Wie beweert dat vroeger alles beter was, mist historisch besef. Neem Vrij Nederland. Daal af naar de kelders van de Raamgracht en je ontdekt dat het maar goed is dat de tijd van Joop en Rinus nooit meer terugkomt. De artikelen die VN in haar hoogtijdagen publiceerde waren vaak met een hark geschreven. Ook de drammerige, hooghartige toon van toen is niets om naar terug te verlangen.
Even goed is het onzin om te doen alsof jonge journalisten alleen nog maar pulp willen produceren. De postdoctorale opleidingen in Rotterdam, Amsterdam en Groningen leveren uitstekende studenten af, van wie menigeen een baan vindt bij NRC Handelsblad, de Volkskrant, Vrij Nederland of Elsevier.

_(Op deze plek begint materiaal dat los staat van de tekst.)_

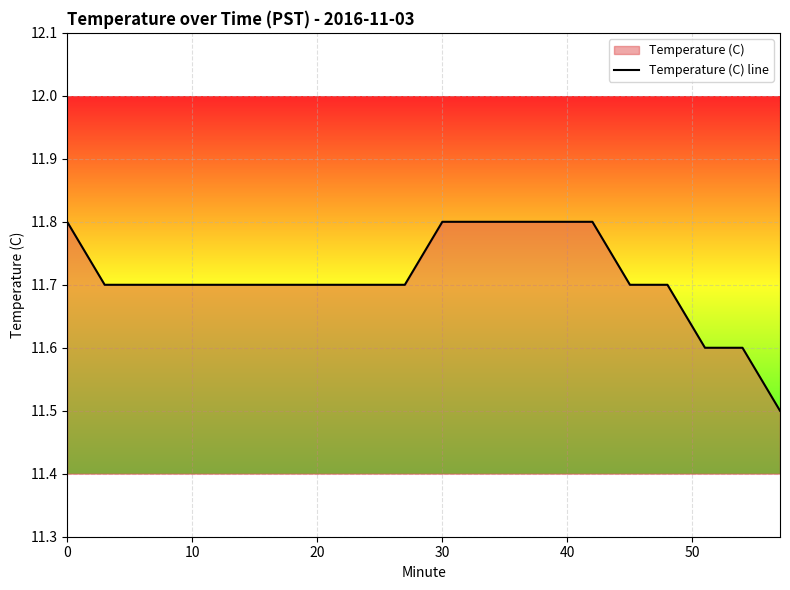

What is the difference between the maximum and minimum values?

0.3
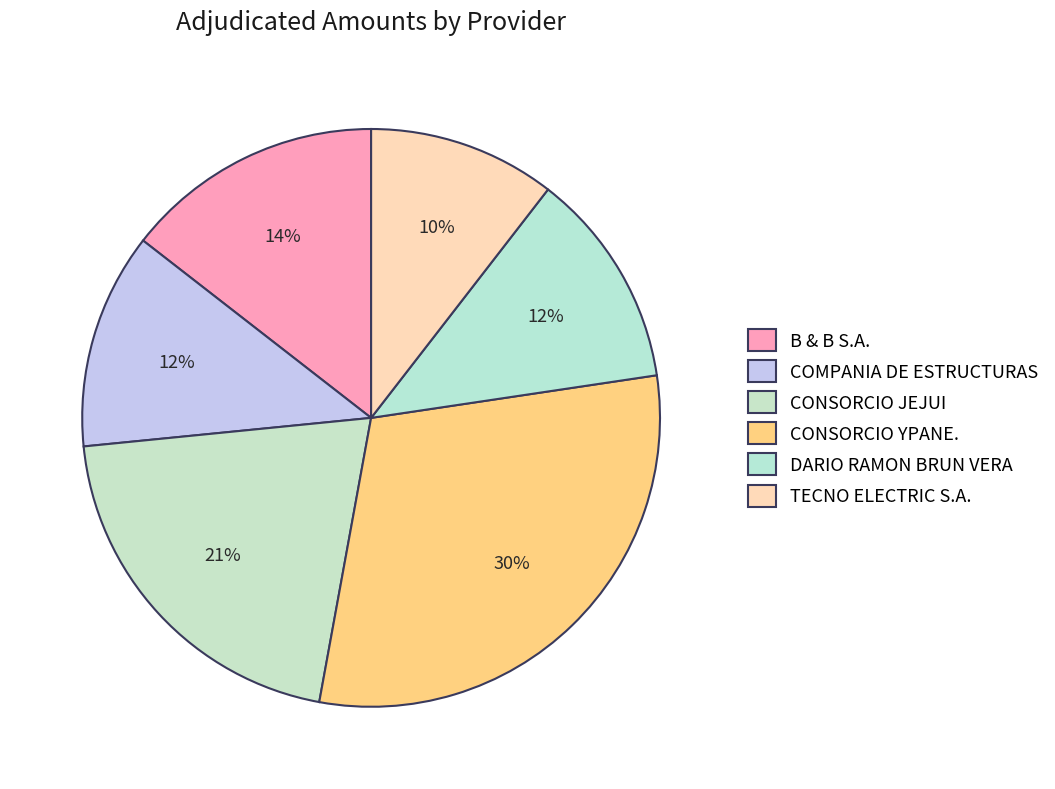

The COMPANIA DE ESTRUCTURAS slice represents 1% of the pie. True or false?

False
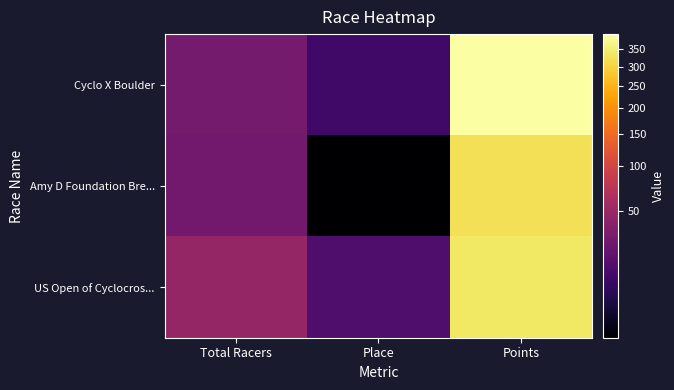

What is the total value across all series at Total Racers?

105.0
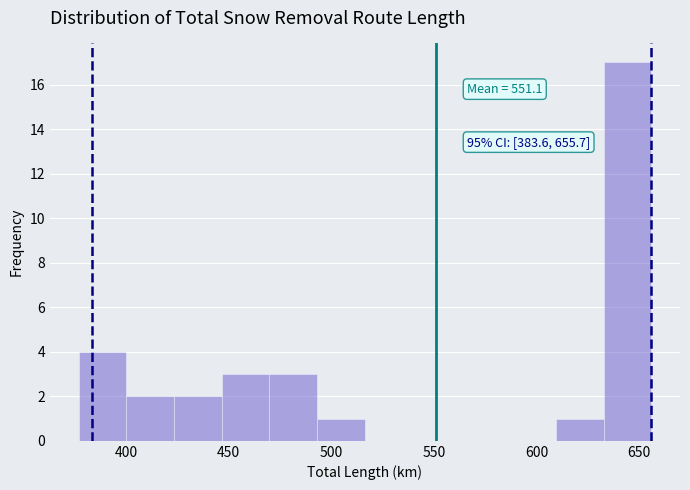

Over which range of the x-axis is the bar tallest?

635 to 655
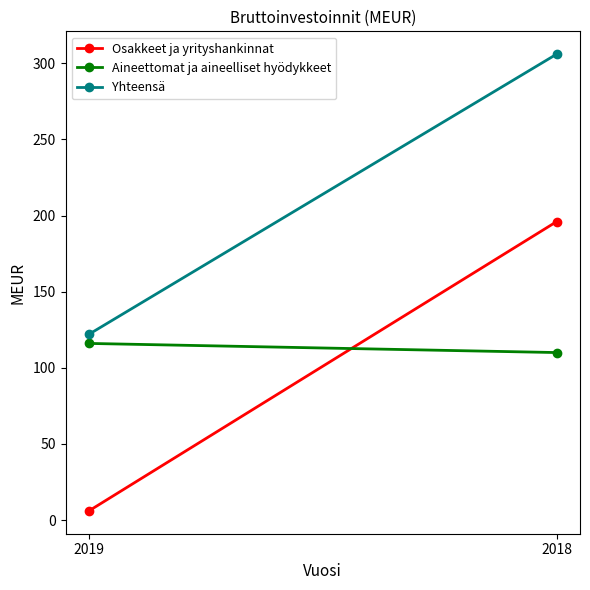

What is the value of the Aineettomat ja aineelliset hyödykkeet point at the 1st from the left?

116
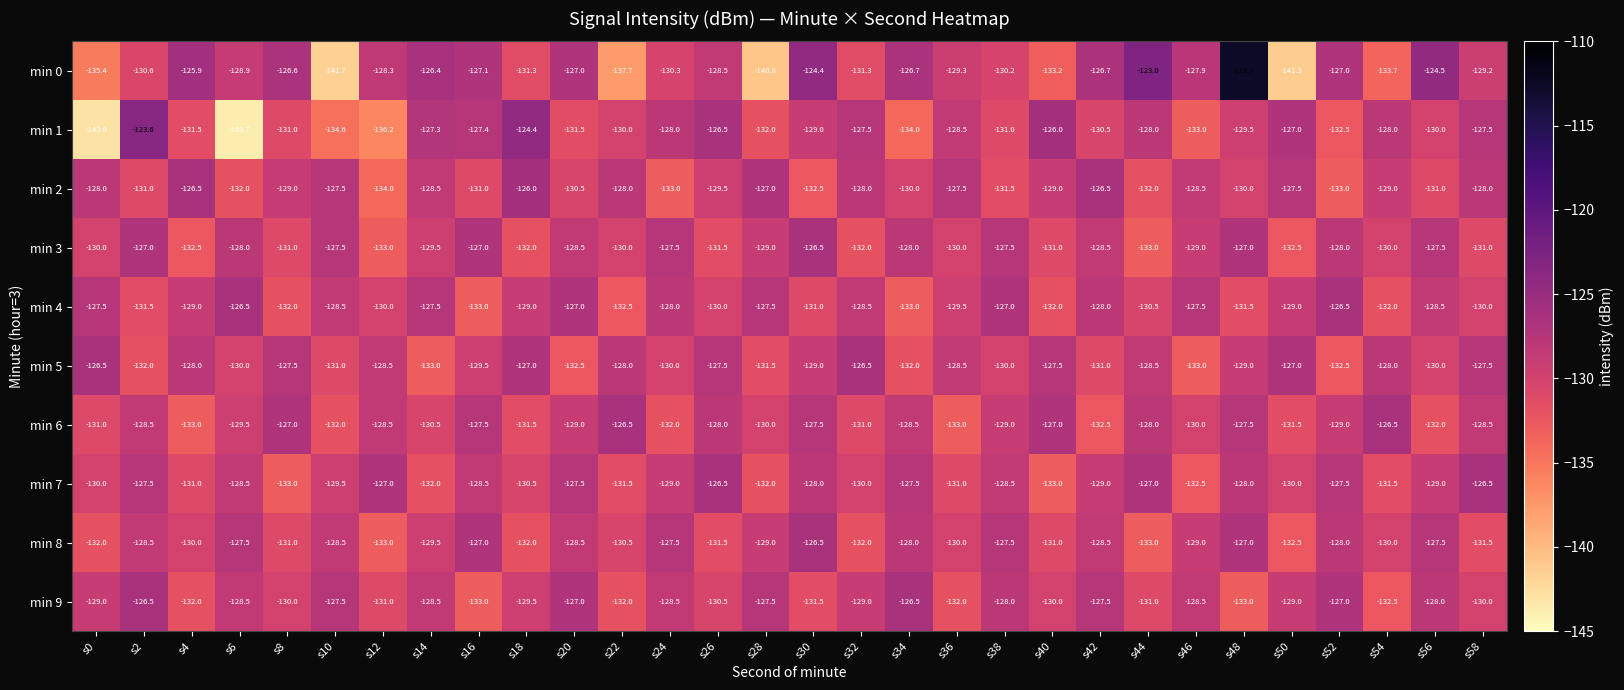

Which series has the largest total across all categories?

min 5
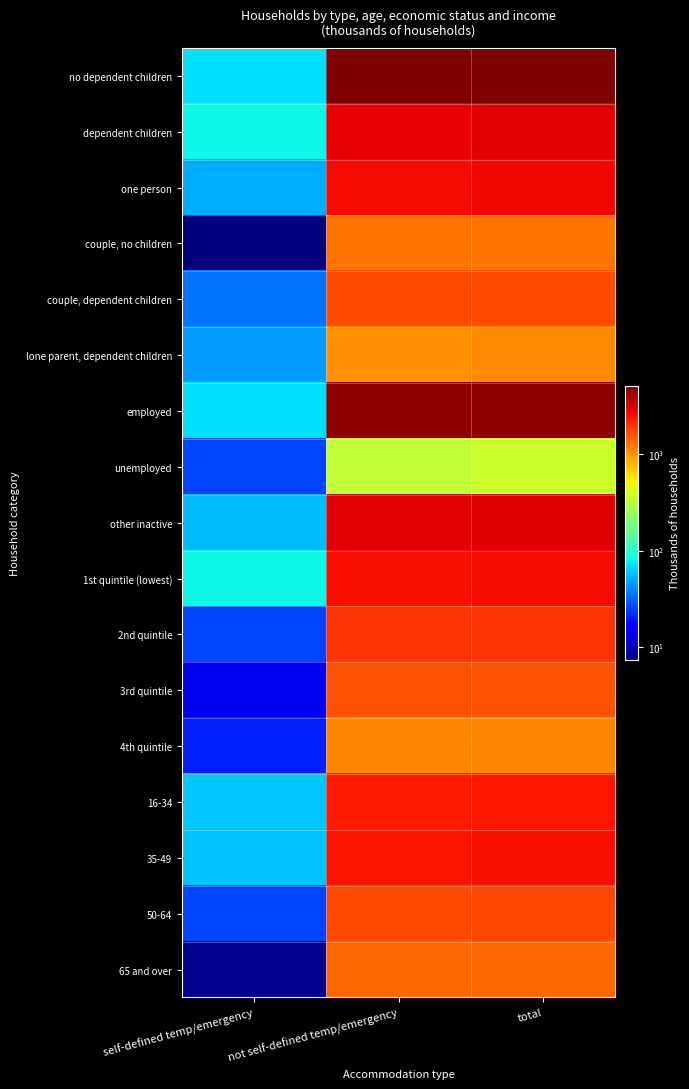

Which has a higher value, not self-defined temp/emergency or self-defined temp/emergency?

not self-defined temp/emergency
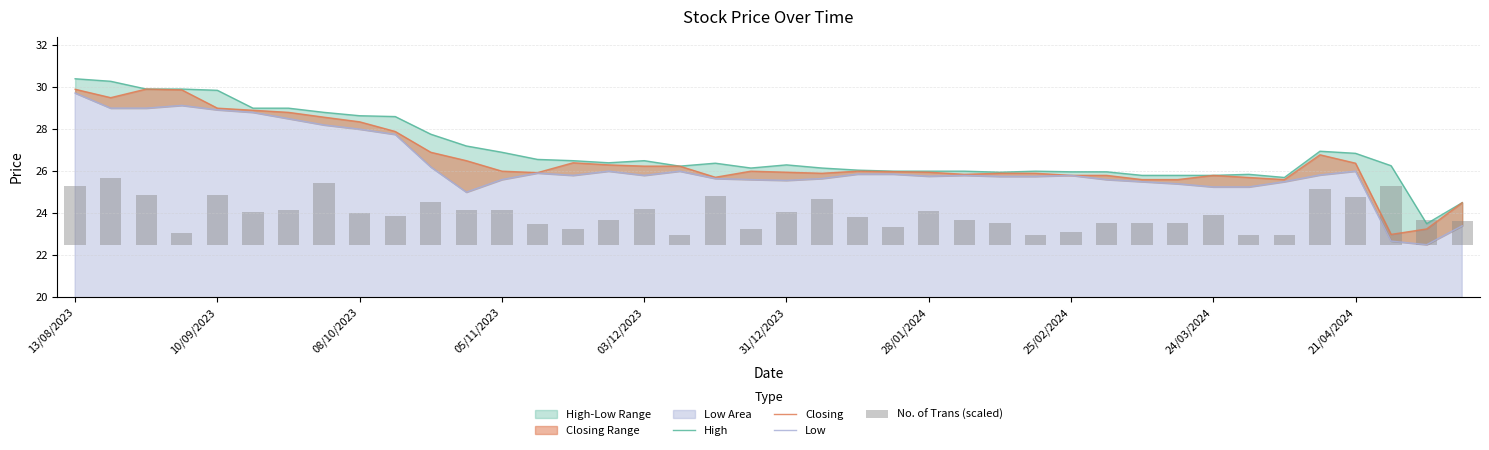

Is the value of Low at 24 greater than the value of No. of Trans (scaled) at 31/12/2023?

Yes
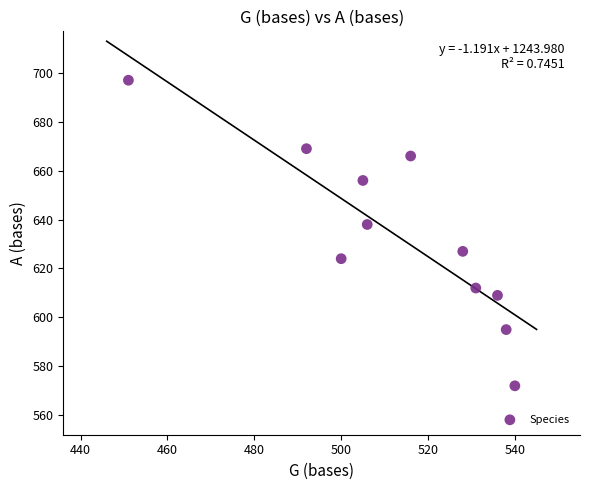

What Y value in the scatter plot is closest to 634?

638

En wat er ook valt af te dingen op nieuwe media als GeenStijl en Youtube, feit is dat ze nieuwe werelden hebben aangeboord. In plaats van te blijven schamperen, zouden traditionele media beter kunnen gaan nadenken over hoe ze zelf op een intelligentere manier met weblogs, filmpjes en fora hun publiek kunnen bedienen.
Wie wil debatteren over de kwaliteit van de journalistiek, moet er geen generatieconflict van maken. Er bestaan geen jonge en oude journalisten, alleen goede en slechte. Wie dat uit het oog verliest, moet niet gek opkijken als hij wordt weggezet als een muffe, oude zak.